Monday, September 28, 2009

NK Candlelight Vigil Event Oakland 2009

This event was co-sponsored by a number of Korean American & zainichi organizations of the Bay Area and also hosted by Oakland Asian Cultural Center. Amazing program, opened by Christine Ahn, with performances by Dohee Lee, Chamesori, and Eclipse Rising...and amazing testimony of stories from the Korean War, the division, from young queer voices to survivor elders....these are the Corean voices for an END TO THE KOREAN WAR! PEACE TREATY NOW! Photos taken by Eclipse Rising, eclipserising@gmail.com

http://web.me.com/flowergold/Site/NK_Candlelight_Vigil_Event_Oakland_2009.html

Tuesday, September 22, 2009

Koreans in Japan may be granted suffrage

Koreans in Japan may be granted suffrage
DPJ administration begins to reveal gestures towards Asia-policy focus and possible “gift” towards Korea surfaces
http://img.hani.co.kr/imgdb/resize/2009/0922/125349892208_20090922.JPG

» Japan’s new Prime Minister Yukio Hatoyama listens to a question from a reporter during a press conference at his official residence in Tokyo Sept. 17. (REUTERS)
An opening for one of the greatest aspirations of Korean permanent residents in Japan, local voting rights for foreign permanent residents, to become a reality may be appearing.
While attending a Korean-Japanese cultural festival in Japan on Saturday, Ozawa Ichiro, secretary-general for the Democratic Party of Japan (DPJ) administration, met with Grand National Party (GNP) Lawmaker and Japan-Korea Parliamentarians’ Union Chair Lee Sang-deuk and told him “something must be done” about the issue of giving local voting rights to foreign permanent presidents. Ozawa said that he would settle the matter during the National Diet of Japan’s regular session. Japanese media reported that Ozawa apparently intends to present legislation as early as the regular session of the Diet convening in Jan. 2010.

However, opposition has been expressed not only by the Liberal Democratic Party (LDP), but also by conservative DPJ representatives and the DPJ’s coalition government parter, the People’s New Party, who view the extension of local voting rights to permanent residents as “rocking the foundations of the country.” As a result of these sentiments, attention is focusing on whether core DPJ figures in favor of extending voting rights, including Ozawa, Prime Minister Hatoyama Yukio and Foreign Minister Okada Katsuya, will be able to break through the conservative opposition to pass the legislation.

Perhaps leery of creating friction early on, the DPJ simply distributed a one-page statement to reporters Sunday without explaining the content of the discussion.

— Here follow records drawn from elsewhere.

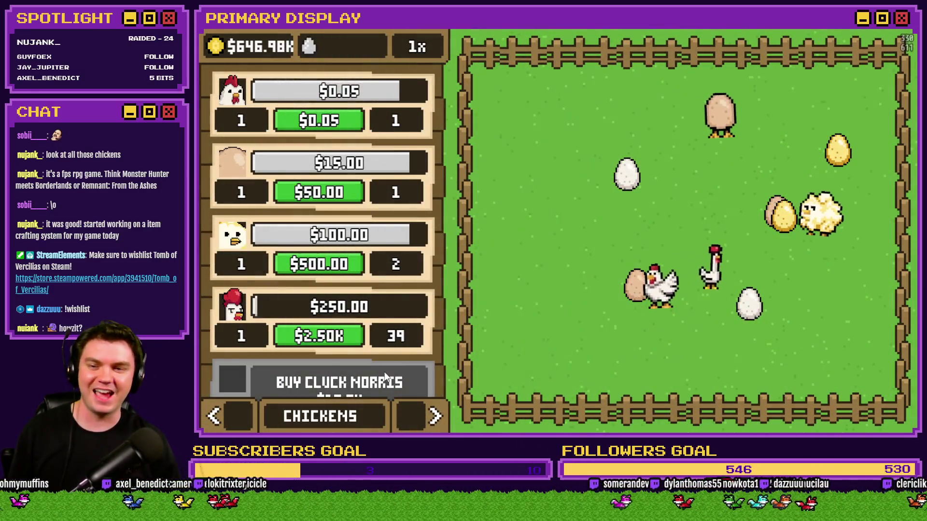
Buy and uncrate Cluck Norris and The Colonel
click(384, 377)
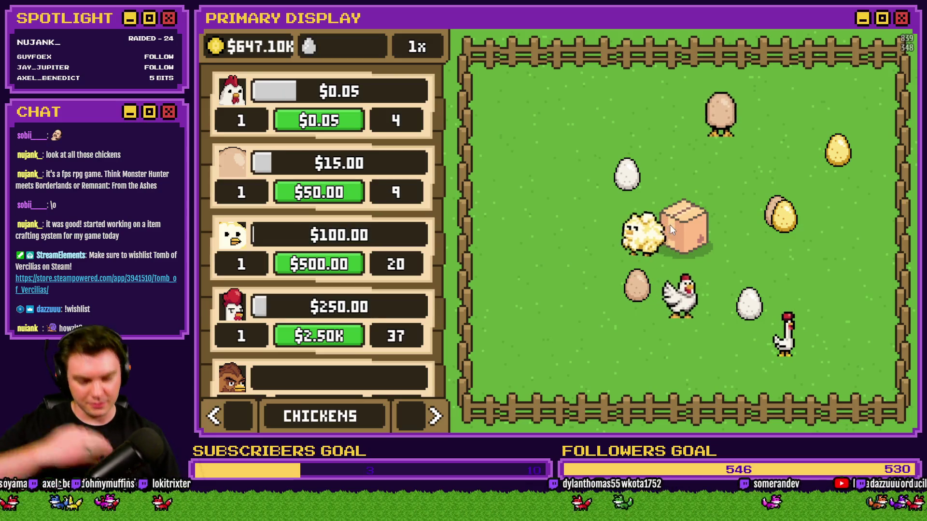
click(687, 220)
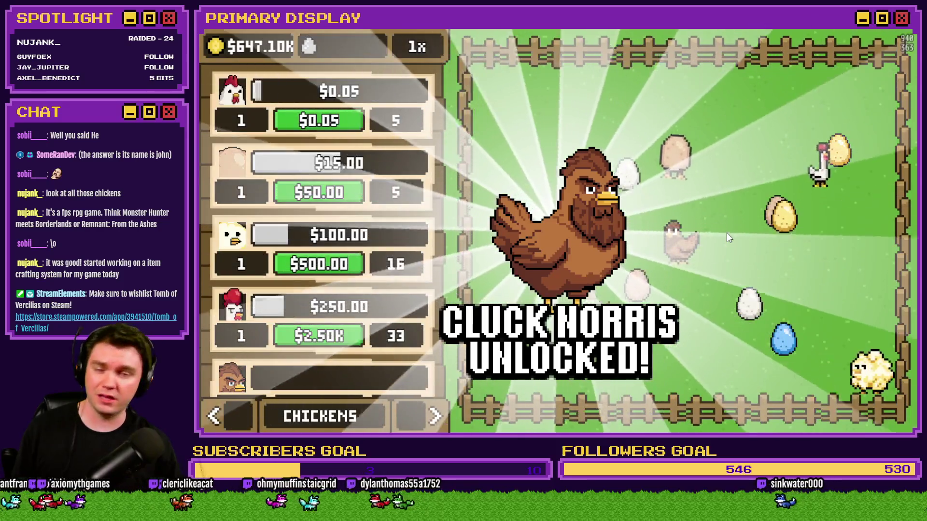
scroll(372, 312, down, 3)
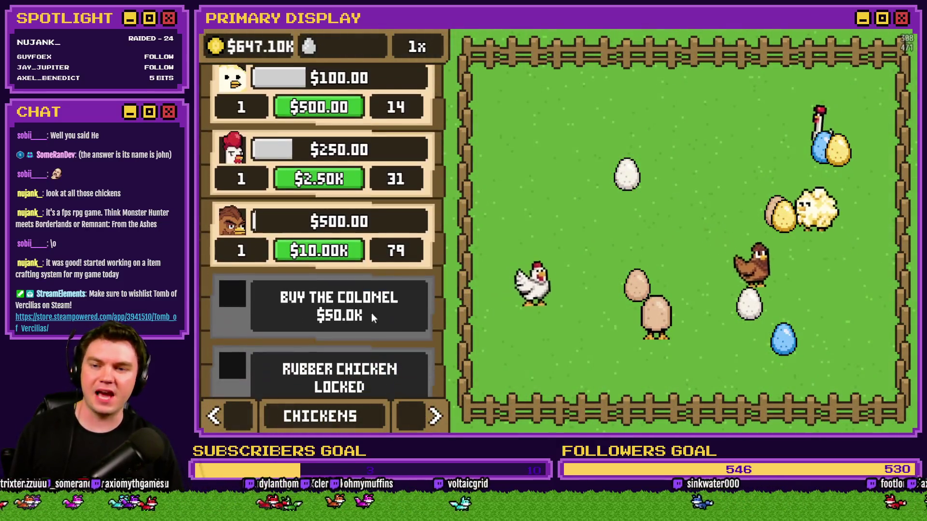
click(371, 316)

At a debate among party heads last month, Hatoyama said that the DPJ was “integrating opinions for and against the extension of voting rights, but the time is coming when we must think about the future and act in the most forward-thinking way.”

In a Sept. 11 meeting with leaders of the Korean Residents Union in Japan, Ozawa said, “I have always been in favor of extending voting rights to permanent residents, and we will definitely decide on a plan at next year’s regular session of the Diet.” In Feb. 2008, during his time as DPJ president, Ozawa met with President Lee Myung-bak during a visit to South Korea and declared his intention to work toward the extension of voting rights.

Analysts are saying the future-oriented approach from core DPJ members comes from the determination that the administration could clearly show its position of Asia-focused foreign policy by offering a “gift” to the South Korean government, which has been calling for the extension of local voting rights to ethnic Koreans in Japan. Indeed, during his meeting with Rep. Lee, Ozawa showed a desire to resolve pending issues between South Korea and Japan, saying that the new DPJ administration would like “to make relations with South Korea into a relationship of real trust rather than a mere formality” and that it was “definitely possible to resolve fundamental issues” between the two countries.

The DPJ has presented legislation on local voting rights for permanent residents on several occasions in the past, together with the New Komeito Party and the Japanese Communist Party, but LDP opposition prevented them from coming to anything. If related legislation does pass the Diet, some 870,000 foreign permanent residents in Japan, among them 430,000 “special permanent residents,” including unnaturalized South Koreans and North Koreans living in Japan, will be able to exercise voting rights in local elections. However, the Federation of Korean Residents in Japan, which informally represents the North Korean position within the country, has been reluctant to campaign for local voting rights because of a perceived loss of ethnicity.